O conhecido aforismo de Friedrich Nietzsche, em um fragmento de 1887, onde afirma que “não existem fatos, apenas interpretações”, deve ser entendido como a submissão do real ao simbólico, a ideia de que a verdade não existe como um ente absoluto e positivo e, acima de tudo, como um alerta crítico de que a verdade não é definitiva, muito menos imutável, e que o que consideramos verdade hoje merece ser criticado e sofrer o devido contraditório. Muitas vezes estas verdades sólidas se desmancham no ar, necessitando para isso apenas a passagem do tempo. Afinal, o que é uma mentira? Se houvesse uma Verdade Absoluta – e portanto mentiras definitivas – quem decide sua essência e como ela se configura? Quem são os vestais, acima do bem e do mal, que podem objetivamente decidir o que é verdadeiro e o que não é?

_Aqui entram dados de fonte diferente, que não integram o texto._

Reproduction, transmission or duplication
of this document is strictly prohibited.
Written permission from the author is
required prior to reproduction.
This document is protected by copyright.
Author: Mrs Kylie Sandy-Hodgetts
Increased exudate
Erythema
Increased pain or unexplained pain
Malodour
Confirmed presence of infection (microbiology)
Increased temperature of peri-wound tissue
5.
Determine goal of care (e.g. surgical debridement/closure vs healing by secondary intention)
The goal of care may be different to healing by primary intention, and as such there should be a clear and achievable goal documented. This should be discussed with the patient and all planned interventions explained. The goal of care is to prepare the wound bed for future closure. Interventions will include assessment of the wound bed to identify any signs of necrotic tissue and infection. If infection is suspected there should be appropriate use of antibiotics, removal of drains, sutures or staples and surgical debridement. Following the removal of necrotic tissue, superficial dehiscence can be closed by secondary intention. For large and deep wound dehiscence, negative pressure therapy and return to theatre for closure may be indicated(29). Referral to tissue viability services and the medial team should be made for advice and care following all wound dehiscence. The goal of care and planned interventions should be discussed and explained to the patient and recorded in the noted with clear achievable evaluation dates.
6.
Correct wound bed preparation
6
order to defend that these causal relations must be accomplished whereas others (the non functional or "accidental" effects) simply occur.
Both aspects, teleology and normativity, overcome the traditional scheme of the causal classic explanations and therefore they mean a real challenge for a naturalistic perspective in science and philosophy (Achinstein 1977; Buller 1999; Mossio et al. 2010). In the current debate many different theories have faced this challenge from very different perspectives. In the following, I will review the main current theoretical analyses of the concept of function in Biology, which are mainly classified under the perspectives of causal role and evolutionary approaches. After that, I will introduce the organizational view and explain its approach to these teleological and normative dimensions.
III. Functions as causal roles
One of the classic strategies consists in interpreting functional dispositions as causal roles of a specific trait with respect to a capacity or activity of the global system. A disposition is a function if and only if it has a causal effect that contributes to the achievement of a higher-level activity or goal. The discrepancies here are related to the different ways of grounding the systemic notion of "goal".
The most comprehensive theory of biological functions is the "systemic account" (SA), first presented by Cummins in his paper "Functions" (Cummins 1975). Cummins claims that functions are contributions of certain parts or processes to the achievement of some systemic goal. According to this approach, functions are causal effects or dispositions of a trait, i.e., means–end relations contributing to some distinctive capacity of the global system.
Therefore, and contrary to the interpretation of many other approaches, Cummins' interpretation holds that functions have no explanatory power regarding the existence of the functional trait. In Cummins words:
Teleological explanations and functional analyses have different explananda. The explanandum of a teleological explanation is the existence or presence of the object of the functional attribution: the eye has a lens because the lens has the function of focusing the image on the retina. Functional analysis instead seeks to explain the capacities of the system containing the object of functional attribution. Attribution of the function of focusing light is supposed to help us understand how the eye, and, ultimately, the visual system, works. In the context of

É disso que se trata agora, quando tantos afirmam serem favoráveis à censura para barrar as mentiras disseminadas pelas redes sociais. Quanto mais você retira essa decisão do povo e a coloca sob o escrutínio das instituições do Estado burguês – um sistema de poder criado para calar as ambições populares – mais a esquerda será penalizada, mesmo que circunstancialmente a extrema direita possa estar sofrendo seu ataque.
A censura sempre vai favorecer os poderosos, e negar isso significa não compreender a origem e a estrutura da própria democracia liberal. Estimular a censura (mesmo quando maquiada de democracia e até quando bem intencionada) é uma estratégia conservadora, que fatalmente acaba se voltando contra as aspirações do povo. A lei anti terror, a lei da ficha limpa, a lei contra fake News…. todas elas foram aparentemente bem intencionadas e chegaram até ser usadas para punir membros da direita, mas todas – mais cedo ou mais tarde – acabaram sendo usadas para atacar as forças políticas populares e de esquerda. Lula, por exemplo, foi atacado, punido e impedido de concorrer às eleições de 2018 pela lei da ficha limpa. Poderíamos pensar que, talvez, desde o início ela foi pensada para, eventualmente, ser usada contra a esquerda em uma situação limite – como a volta de um líder popular ao governo do Brasil.
Não podemos ser vítimas dessa farsa… mais uma vez.
Artigo publicado, originalmente, em 01 de fevereiro de 2023.